Ginette E. Dennis (born November 28, 1961) is an American politician from Colorado, U.S. A Republican, she served as Secretary of State of Colorado from 2005 to 2006. She was appointed Secretary of State by Governor Bill Owens and succeeded Donetta Davidson. Previously, she was elected to the Colorado State Senate and served there from 1994 to 2001.

==Career==
Dennis began her career by being elected to the Colorado Senate in 1994, representing District 5, which at the time included all or parts of Pueblo, Huerfano, Las Animas Alamosa, Conejos, Costilla, Mineral, Rio Grande, Saguache and Custer counties. She was re-elected in 1998 but resigned about halfway through her second term to accept a position in the Bush Administration. She served as the Colorado State Director of USDA Rural Development. She served in this position for four and one-half years.

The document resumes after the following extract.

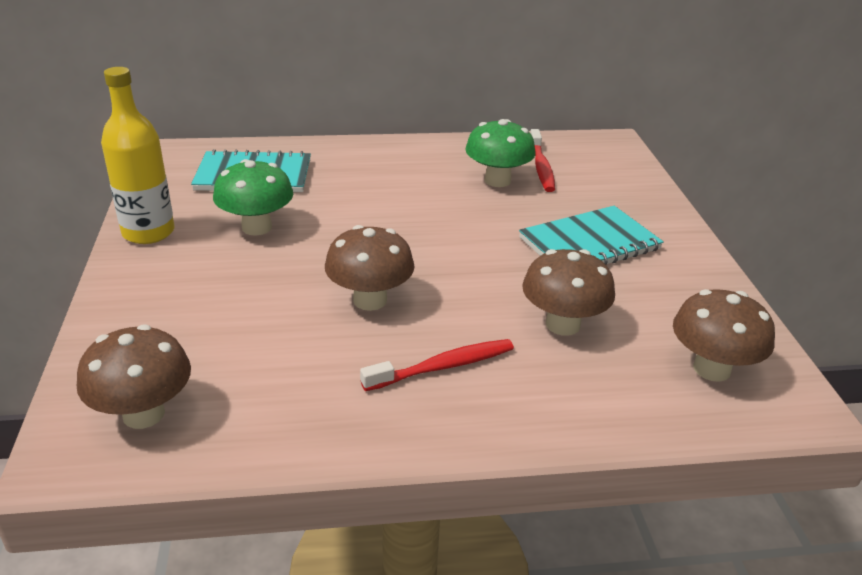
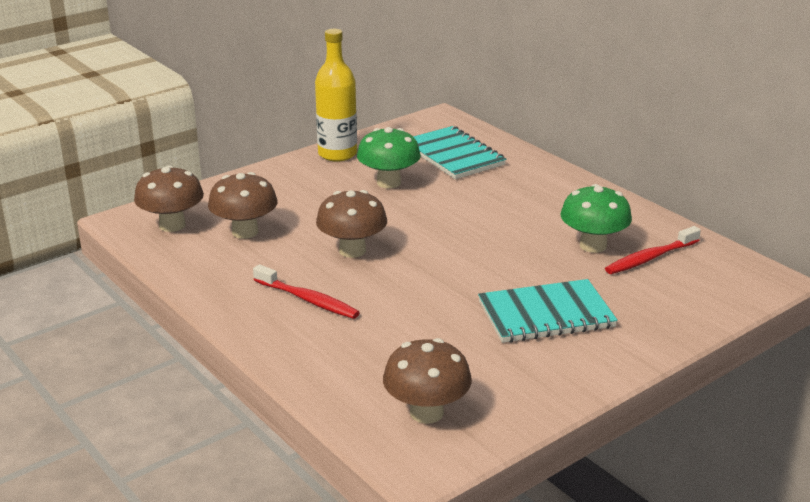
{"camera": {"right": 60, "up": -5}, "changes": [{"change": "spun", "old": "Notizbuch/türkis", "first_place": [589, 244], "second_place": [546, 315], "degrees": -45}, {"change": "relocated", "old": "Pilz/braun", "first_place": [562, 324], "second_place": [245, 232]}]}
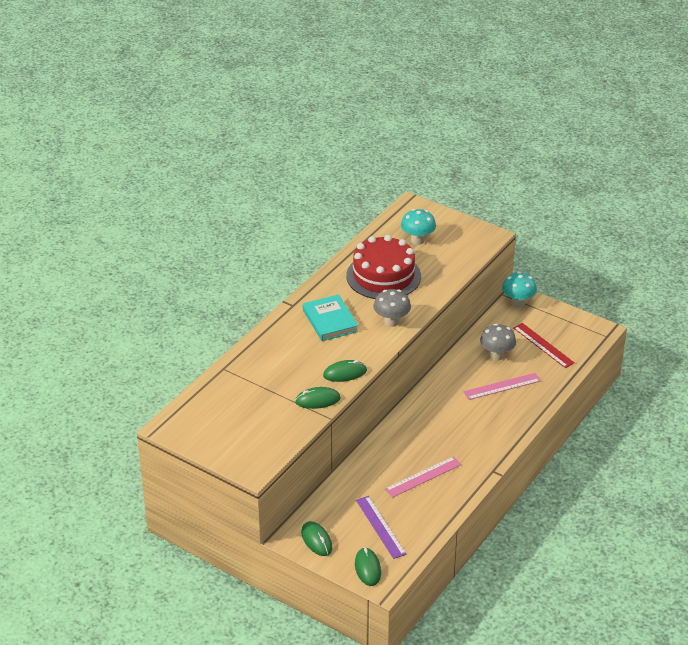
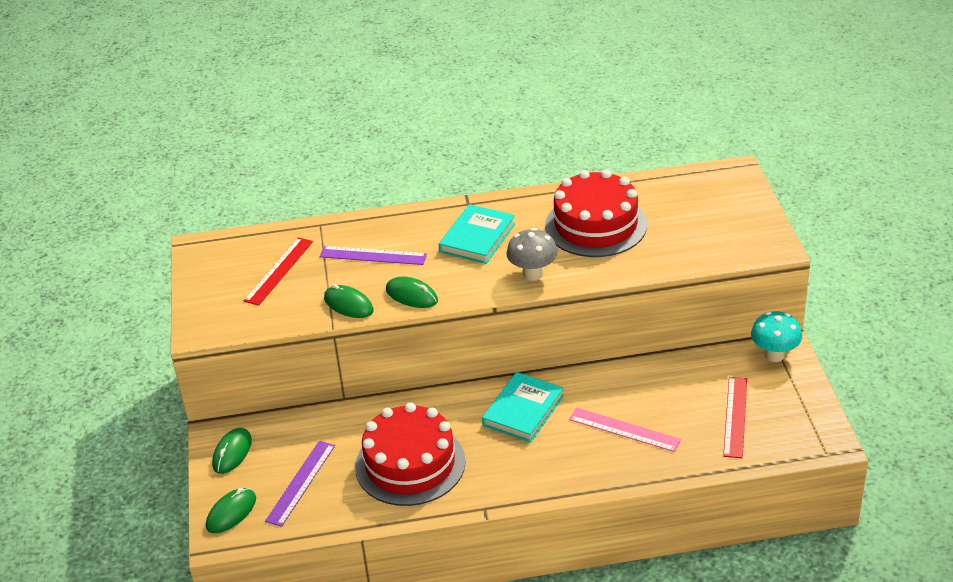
{"camera": {"right": 50, "up": 0}, "changes": [{"change": "exchanged", "old": "Lineal/rosa", "new": "Kuchen/rot", "first_place": [423, 476], "second_place": [410, 464]}, {"change": "missing", "old": "Pilz/türkis", "first_place": [417, 240]}, {"change": "missing", "old": "Pilz/grau", "first_place": [496, 355]}, {"change": "appeared", "new": "Lineal/rot", "second_place": [279, 271]}, {"change": "appeared", "new": "Lineal/lila", "second_place": [373, 255]}, {"change": "appeared", "new": "Buch/türkis", "second_place": [523, 410]}]}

In September 2005, Colorado Governor Bill Owens appointed her to serve as Colorado Secretary of State following the resignation of Donetta Davidson. She served in this position until January 2007.

Next, she served as Senior Manager of External Affairs for Tri-State Generation and Transmission. In May 2016, she was appointed county administrator for Alamosa County, Colorado. As Alamosa County Administrator, she was involved in bringing a radar for weather information to Alamosa County.

In 2022, she became the city manager for Monte Vista, Colorado.